Jennifer: "It's a drink? Ok. Let me see." She proceeds to look on Google (our best friend) and types in "milk thirst." Nothing, of course, comes up. "Well, I don't see anything..."

Woman: "Lemme run out to my car. I got it written down."

She walks out the door and comes back a few minutes later. Jennifer is helping another patron, so I'm elected.

The woman shows me the small piece of paper with the words "milk thistle" and "silymarin" on it. With the help of Google (told you it was my best friend), I figured out that milk thistle does indeed exist. It's a plant related to the sunflower that's seeds can be used for medicinal purposes. Silymarin is the active ingredient in the seeds that can be bought in supplement form. Silymarin apparently helps detoxify the liver and contains a lot of antioxidants. (See how much you can learn on the internet?)

I explained all of this to her and told her she'd have to go to Walgreens or some other drugstore to find it (not the library--but we probably have a book about it!).

Then, I apparently turned into a doctor. The disadvantage to Google: looking way smarter than you are.

Woman: "Yeah. It has somethin' to do wit your liver. Yeah. Ok...Yeah, see I've got this pain right here..." starts pushing on the right side of her stomach "and I think it might be my liver. Or my gall bladder. I'm not sure which."

Me: "Well, it's probably not your liver because that's a bit further back, but if it's on your right side it could be your gall bladder or appendix."

Woman (pulling her shirt up just below her bust line) "Yeah, it just hurts right here, so I'm not sure what it is."

Me: "Ok. Well, it could be a lot of different things. My advice would be to go get it checked out by a doctor." (A real one.)

Woman (shirt still up): "Yeah. I was thinkin' I might go get it checked out. Ok. One other question...what are processed foods?"

Friday, April 22, 2011

Maybe we should stick to EASTER eggs, folks!

I'm not sure where the last 6 months have gone, but to make up for it, I give you this story. Fortunately for me, this happened to a co-worker of mine. She gave me permission to share it.

In her own words, this is how the conversation went...

Patron: Suzy...you pregnant?

Me: Um, no ma'am.

Patron: Well, you must just be bloated today. How old are you?

Me: Uh, 30.

Patron: Well, you have 5 years 'til those eggs dry up.

Me: Oh. Uh, ok. Thanks... and have a nice day?!?!

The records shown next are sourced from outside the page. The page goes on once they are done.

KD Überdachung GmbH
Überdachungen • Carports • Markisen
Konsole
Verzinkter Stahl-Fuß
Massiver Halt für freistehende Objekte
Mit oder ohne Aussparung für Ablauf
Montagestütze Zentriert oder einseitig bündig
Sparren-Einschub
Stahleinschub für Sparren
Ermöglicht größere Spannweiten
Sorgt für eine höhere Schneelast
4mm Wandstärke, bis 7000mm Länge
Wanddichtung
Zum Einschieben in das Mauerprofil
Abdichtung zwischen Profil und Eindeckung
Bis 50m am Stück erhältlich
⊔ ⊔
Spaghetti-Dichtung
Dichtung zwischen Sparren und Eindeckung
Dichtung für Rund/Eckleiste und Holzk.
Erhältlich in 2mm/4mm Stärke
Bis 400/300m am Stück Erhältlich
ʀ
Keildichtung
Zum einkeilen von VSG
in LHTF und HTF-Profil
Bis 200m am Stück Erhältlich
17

Rule of thumb: never ask a girl if she's pregnant and DEFINITELY don't follow it up with another insinuation that she looks fat--this is not a good cover-up strategy.

Friday, October 8, 2010

Psychic Librarian

Today's phone conversation proves I have not been blessed with the ability to read people's minds...

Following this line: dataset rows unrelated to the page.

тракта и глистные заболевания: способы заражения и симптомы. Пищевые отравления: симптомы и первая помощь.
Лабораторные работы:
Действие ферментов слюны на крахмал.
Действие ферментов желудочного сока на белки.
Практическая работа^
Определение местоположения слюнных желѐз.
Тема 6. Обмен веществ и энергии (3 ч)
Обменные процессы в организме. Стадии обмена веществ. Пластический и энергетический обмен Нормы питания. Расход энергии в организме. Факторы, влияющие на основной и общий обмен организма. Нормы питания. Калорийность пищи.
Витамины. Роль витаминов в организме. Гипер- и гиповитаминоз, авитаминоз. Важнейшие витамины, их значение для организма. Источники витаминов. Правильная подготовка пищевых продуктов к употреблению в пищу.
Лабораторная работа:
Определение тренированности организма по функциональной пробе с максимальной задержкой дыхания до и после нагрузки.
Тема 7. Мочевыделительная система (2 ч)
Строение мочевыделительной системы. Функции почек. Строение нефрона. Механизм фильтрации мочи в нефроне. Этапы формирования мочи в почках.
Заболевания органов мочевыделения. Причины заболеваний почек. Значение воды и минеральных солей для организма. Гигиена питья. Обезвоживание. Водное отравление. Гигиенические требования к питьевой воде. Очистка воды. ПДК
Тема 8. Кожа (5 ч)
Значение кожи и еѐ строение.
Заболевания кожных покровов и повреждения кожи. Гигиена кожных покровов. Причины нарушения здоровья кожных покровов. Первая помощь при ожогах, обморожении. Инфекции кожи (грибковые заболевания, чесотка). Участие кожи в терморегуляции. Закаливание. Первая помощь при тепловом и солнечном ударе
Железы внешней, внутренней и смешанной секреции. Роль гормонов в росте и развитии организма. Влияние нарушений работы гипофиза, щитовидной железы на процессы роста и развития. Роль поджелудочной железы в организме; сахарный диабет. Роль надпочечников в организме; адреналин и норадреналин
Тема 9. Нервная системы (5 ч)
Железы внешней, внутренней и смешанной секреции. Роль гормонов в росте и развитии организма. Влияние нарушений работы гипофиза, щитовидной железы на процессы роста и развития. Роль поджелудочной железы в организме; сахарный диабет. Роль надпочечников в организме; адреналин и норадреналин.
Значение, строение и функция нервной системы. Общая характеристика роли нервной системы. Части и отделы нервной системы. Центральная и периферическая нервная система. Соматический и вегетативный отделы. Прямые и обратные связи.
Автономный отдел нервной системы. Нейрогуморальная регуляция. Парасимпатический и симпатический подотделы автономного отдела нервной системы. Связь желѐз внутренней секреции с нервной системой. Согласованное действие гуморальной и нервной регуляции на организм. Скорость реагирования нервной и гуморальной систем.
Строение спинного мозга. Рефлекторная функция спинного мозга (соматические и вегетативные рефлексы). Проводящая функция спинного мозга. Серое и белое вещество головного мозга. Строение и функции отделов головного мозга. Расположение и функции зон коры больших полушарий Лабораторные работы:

Me: "Pleasantville Library, can I help you?"

Patron: "Yes."

**Insert long and uncomfortable pause here.**

Me: "Hello?"

Patron: "Yes."

Me: "How can I help you?"

Patron: "I want to see what's due on this card." *Spouts off library card number.*

Now we're getting somewhere! Unfortunately, as a general rule, librarians don't know what you want or need until you tell them. The first step to recovery is admitting that you need help, so at least this patron is on the right track. However, we appreciate those of you who are able to articulate not only that you need help, but what you need help with, on the first try.